[Spice-devel] migration: Don't assert() if MIGRATE_DATA comes before attaching the agent

Submitted by Uri Lublin on July 22, 2014, 9:16 p.m.

Details

Message ID 1406063816-30030-2-git-send-email-uril@redhat.com
State New
Headers show

Not browsing as part of any series.

Commit Message

Uri Lublin July 22, 2014, 9:16 p.m.
During seamless migration, after switching host, if a client was connected
during the migration, it will have data to send back to the new
qemu/spice-server instance. This is handled through MIGRATE_DATA messages.
SPICE char devices use such MIGRATE_DATA messages to restore their state.

However, the MIGRATE_DATA message can arrive any time after the new qemu
instance has started, this can happen before or after the SPICE char
devices have been created. In order to handle this, if the migrate data
arrives early, it's stored in reds->agent_state.mig_data, and
attach_to_red_agent() will restore the agent state as appropriate.

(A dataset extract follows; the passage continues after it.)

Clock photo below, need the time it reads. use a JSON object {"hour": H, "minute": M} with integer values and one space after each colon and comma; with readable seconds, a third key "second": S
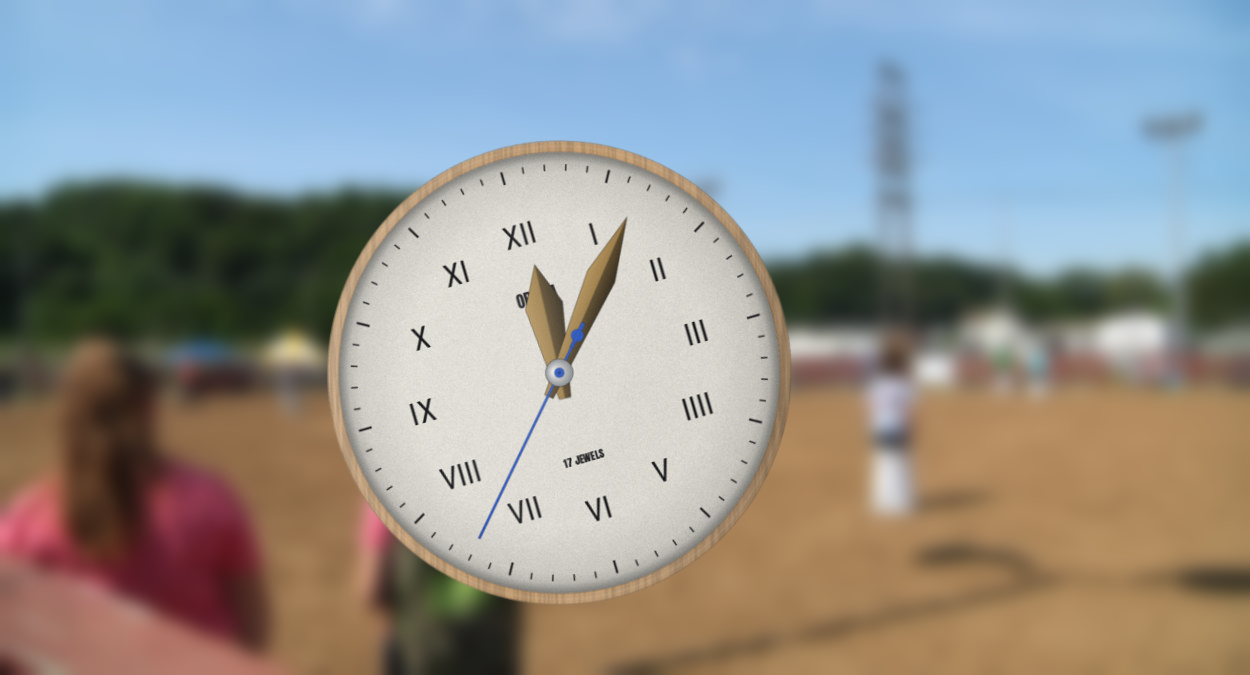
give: {"hour": 12, "minute": 6, "second": 37}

Unfortunately this does not work as expected, for main
channel (agent messages).
If attach_to_red_agent() is called before the MIGRATE_DATA
message reaches the server, all goes well,
but if MIGRATE_DATA reaches the server before
attach_to_red_agent() gets called, then some assert() gets
triggered in spice_char_device_state_restore():

((null):32507): Spice-ERROR **: char_device.c:937:spice_char_device_state_restore: assertion `dev->num_clients == 1 && dev->wait_for_migrate_data' failed
Thread 3 (Thread 0x7f406b543700 (LWP 32543)):
Thread 2 (Thread 0x7f40697ff700 (LWP 32586)):
Thread 1 (Thread 0x7f4079b45a40 (LWP 32507)):

When restoring state, a client must already be added to the
spice-char-device.
What happens is that a client is not being added to the char-device
when when MIGRATE_DATA arrives first, which leaves both
dev->num_clients and dev->wait_for_migrate_data value at 0.

This commit changes the logic in spice_server_char_device_add_interface(),
such that if there is migrate data pending in reds->agent_state.mig_data
but no client was added to the spice-char-device yet,
then first the client is added to the device by calling
spice_char_device_client_add(), and only then the state is restored.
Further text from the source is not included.